---- Article
When the heater was replaced, the obvious question was whether the machine would behave the same as before.
The answer, after four post-repair calibration roasts, is no.
Not wildly different. Not broken. But different enough that old assumptions could not be trusted. That was the real purpose of this phase: not to prove that the machine was fixed, but to understand what “fixed” actually meant in practice.
These first four roasts have now given a much clearer picture.
What this phase is trying to answer
The goal of post-repair recalibration is simple:
- to understand how the repaired machine now behaves
- to test whether older TRT to weight-loss expectations still hold
- to rebuild confidence using new evidence rather than inherited assumptions
The practical working model has stayed the same:
observe roast behaviour -> respond with TRT -> validate with weight loss
That matters, because TRT remains the main intentional control variable in this project. Fan, drum speed, and set temperature are not being actively manipulated during the roast. The question is whether the same TRT still produces the same kind of result.
So far, the answer is no.
The first signal, Roast 70
Roast 70 was the first cold-start post-repair calibration roast.
It landed at 13:05 TRT and returned only 12.5% weight loss.
That was an important result, not because it was a disaster, but because it showed immediately that the repaired machine was not behaving like the old one had. A roast time that would once have felt reasonable now landed much lighter than expected.
That single roast was enough to remove any confidence in simply reusing the old map.
The second signal, Roast 71
Roast 71 followed as a warm-start comparison.
The purpose here was not to chase a perfect roast, but to test whether warm-machine behaviour still meaningfully changed the outcome. It did.
The warm machine still accelerated the roast compared with a cold start, which means thermal state remained an important variable even after repair. But it did not restore the old logic. In other words, “warm” still mattered, but it did not mean the old timing assumptions were suddenly valid again.
That was the second important finding: the repaired machine still shows cold versus warm separation, but within a new calibration context.
The breakthrough, Roast 72
Roast 72 was the first genuinely strong post-repair anchor.
This was a cold Honduras calibration roast with the following result:
- Start temp: 23°C
- 200°C: 4:31
- 230°C: 7:14
- 245°C: 8:54
- TRT: 13:26
- Weight loss: 15.5%
This roast mattered because it showed something more useful than “the machine is different.”
It showed that the repaired machine could be brought back into a practical development range by extending TRT. That is a much more useful finding than simply saying the machine was lighter than before.
Roast 72 now stands as the first cold post-repair roast that landed where a usable reference roast should land. It was not just better than Roast 70. It was structurally convincing.
That makes Roast 72 the current best cold-start calibration anchor.
The confirmation, Roast 73
Roast 73 used the same Honduras coffee, but as a warm-start comparison.
The result was:
- Start temp: 67°C
- 200°C: 3:18
- 230°C: 5:41
- 245°C: 7:11
- TRT: 13:01
- Weight loss: 16.5%
This roast is extremely useful because it confirms that warm starts are still doing materially more work, much earlier in the roast.
Compared with Roast 72, the warm roast reached:
- 200°C 1:13 faster
- 230°C 1:33 faster
- 245°C 1:43 faster
But the total roast time was only shortened by 25 seconds.
That mismatch explains the outcome. The roast was moving faster all the way through, but not shortened enough at the end to compensate. The result was a roast that landed about 1.0% higher in weight loss than Roast 72.
That does not make Roast 73 a failure. Quite the opposite. It clarifies the model.
--------
Name each roast, by number, that the article on post-repair calibration discusses. You won't need the records for anything here.
---- Dataset excerpts
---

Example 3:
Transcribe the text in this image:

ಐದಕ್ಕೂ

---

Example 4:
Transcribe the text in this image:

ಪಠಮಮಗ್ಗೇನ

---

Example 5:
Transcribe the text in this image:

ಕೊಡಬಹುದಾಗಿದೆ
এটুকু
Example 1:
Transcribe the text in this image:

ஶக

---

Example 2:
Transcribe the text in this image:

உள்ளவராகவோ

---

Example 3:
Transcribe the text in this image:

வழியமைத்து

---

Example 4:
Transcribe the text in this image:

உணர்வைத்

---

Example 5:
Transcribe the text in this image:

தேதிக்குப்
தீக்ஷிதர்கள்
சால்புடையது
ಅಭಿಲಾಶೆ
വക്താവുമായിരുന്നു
--------
---- Dataset excerpts
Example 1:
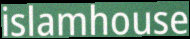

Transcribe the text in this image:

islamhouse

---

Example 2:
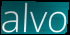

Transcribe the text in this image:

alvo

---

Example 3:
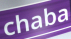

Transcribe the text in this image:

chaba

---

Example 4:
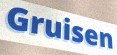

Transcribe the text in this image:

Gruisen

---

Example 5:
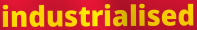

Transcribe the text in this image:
--------
Written solution
Roast 70, Roast 71, Roast 72, Roast 73